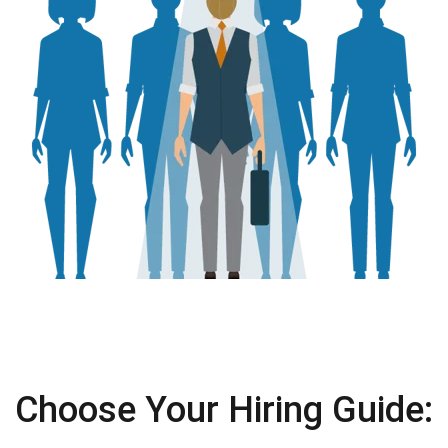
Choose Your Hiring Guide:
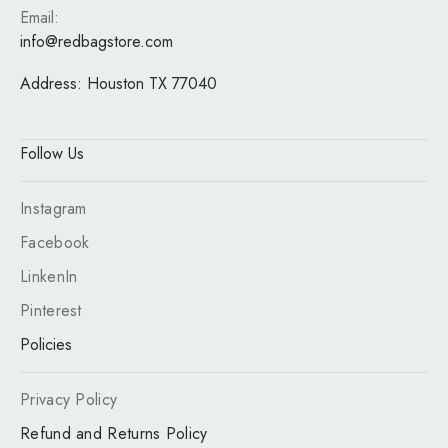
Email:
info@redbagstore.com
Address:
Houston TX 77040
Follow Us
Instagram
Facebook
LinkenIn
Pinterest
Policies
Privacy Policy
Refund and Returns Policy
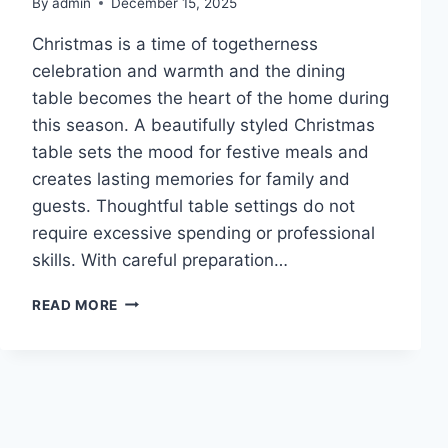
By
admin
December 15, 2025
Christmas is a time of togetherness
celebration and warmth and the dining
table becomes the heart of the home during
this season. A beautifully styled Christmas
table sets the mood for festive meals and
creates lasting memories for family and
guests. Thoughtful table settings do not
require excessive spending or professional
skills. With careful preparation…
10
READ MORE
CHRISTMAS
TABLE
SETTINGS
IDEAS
##########
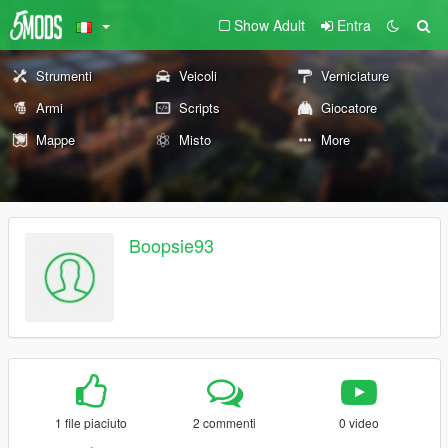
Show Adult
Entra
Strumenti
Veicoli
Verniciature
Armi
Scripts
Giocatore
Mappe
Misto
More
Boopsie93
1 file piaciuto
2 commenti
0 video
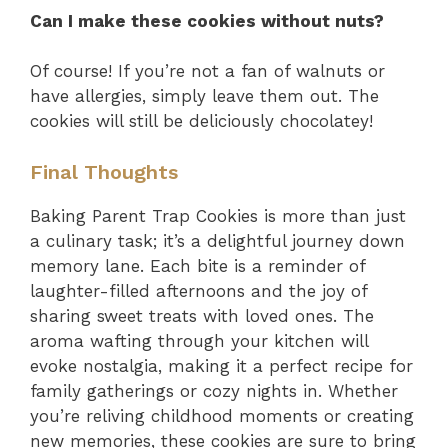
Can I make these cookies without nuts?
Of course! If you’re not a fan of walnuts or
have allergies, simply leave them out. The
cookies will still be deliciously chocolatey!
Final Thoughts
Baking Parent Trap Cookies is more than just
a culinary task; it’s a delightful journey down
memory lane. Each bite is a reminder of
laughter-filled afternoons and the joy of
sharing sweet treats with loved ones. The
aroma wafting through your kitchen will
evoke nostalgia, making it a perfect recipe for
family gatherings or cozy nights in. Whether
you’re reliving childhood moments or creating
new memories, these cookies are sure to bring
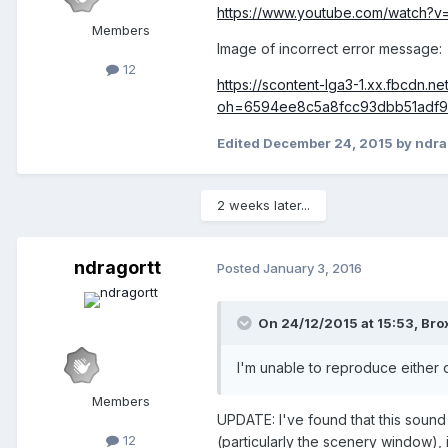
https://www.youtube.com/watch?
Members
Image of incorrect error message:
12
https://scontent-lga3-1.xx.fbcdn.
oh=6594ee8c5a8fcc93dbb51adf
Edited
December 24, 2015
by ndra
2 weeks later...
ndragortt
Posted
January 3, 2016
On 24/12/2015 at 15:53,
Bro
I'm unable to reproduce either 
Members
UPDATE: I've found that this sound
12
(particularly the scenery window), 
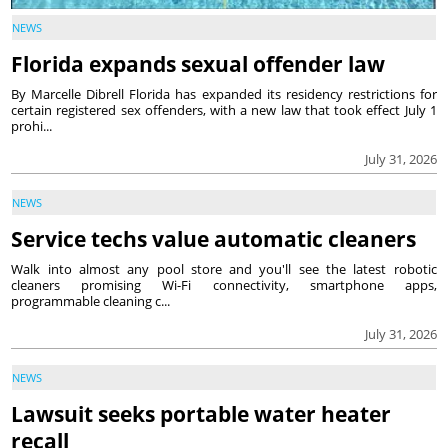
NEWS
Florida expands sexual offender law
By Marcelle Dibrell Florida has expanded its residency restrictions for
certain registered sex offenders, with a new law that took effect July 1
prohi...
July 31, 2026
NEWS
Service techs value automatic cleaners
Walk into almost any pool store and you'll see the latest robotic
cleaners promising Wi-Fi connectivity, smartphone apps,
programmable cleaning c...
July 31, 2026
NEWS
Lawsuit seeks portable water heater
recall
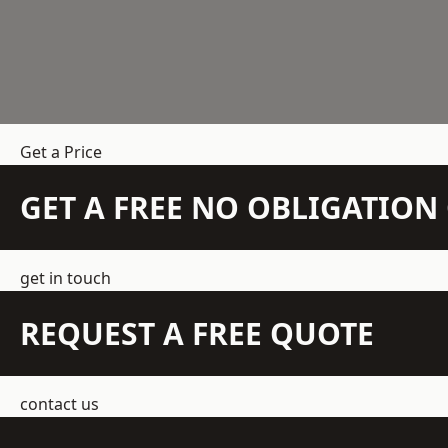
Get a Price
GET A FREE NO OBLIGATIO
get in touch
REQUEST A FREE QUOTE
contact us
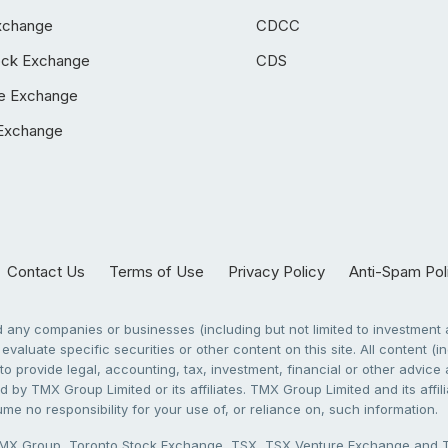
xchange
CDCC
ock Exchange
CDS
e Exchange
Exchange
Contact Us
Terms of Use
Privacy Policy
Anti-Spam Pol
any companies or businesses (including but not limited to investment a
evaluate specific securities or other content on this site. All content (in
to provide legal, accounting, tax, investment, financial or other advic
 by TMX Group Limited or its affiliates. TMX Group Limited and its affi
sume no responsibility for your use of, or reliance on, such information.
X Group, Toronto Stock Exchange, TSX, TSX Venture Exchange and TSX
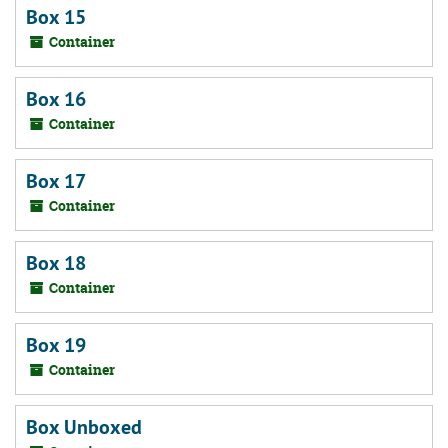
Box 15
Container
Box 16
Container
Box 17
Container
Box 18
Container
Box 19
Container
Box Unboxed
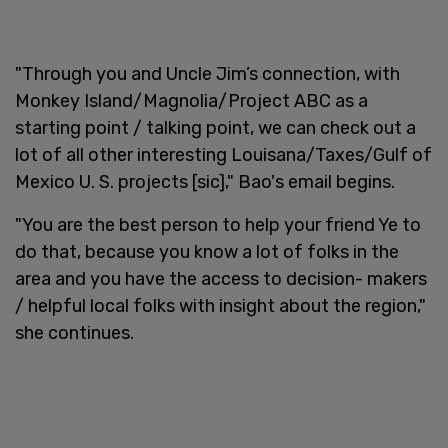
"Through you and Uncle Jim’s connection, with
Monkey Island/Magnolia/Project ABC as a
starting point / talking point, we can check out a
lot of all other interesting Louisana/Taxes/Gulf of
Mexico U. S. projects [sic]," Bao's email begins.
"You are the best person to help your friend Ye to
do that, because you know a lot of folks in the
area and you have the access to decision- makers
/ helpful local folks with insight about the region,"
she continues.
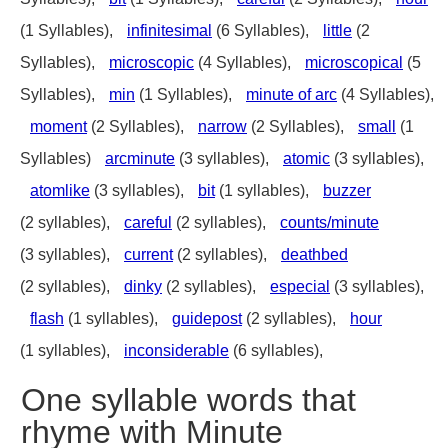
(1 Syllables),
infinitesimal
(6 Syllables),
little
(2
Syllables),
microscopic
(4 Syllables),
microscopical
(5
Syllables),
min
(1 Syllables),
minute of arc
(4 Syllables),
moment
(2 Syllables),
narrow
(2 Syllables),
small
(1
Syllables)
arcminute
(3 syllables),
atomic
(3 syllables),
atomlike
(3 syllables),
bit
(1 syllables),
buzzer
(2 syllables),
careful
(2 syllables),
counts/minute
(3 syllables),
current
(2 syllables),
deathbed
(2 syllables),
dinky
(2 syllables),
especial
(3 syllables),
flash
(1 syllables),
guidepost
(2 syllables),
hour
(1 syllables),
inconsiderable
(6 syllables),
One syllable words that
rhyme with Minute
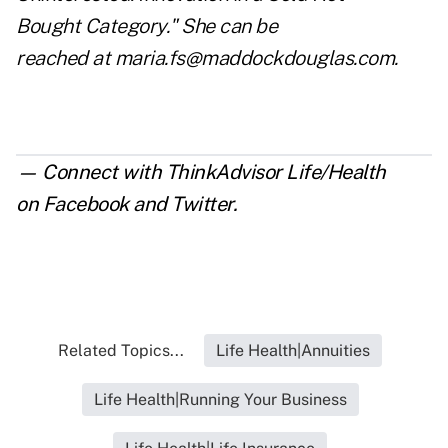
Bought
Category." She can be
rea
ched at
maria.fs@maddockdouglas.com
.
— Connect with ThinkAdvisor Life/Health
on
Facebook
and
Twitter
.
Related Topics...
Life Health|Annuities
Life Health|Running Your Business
##########
■ Exercise instructions
All lines above from the one containing "with ThinkAdvisor Life/Health" to the one containing "Life Health|Running Your Business" must be repeated exactly, both lines included, and no others.

■ Reply
— Connect with ThinkAdvisor Life/Health
on
Facebook
and
Twitter
.
Related Topics...
Life Health|Annuities
Life Health|Running Your Business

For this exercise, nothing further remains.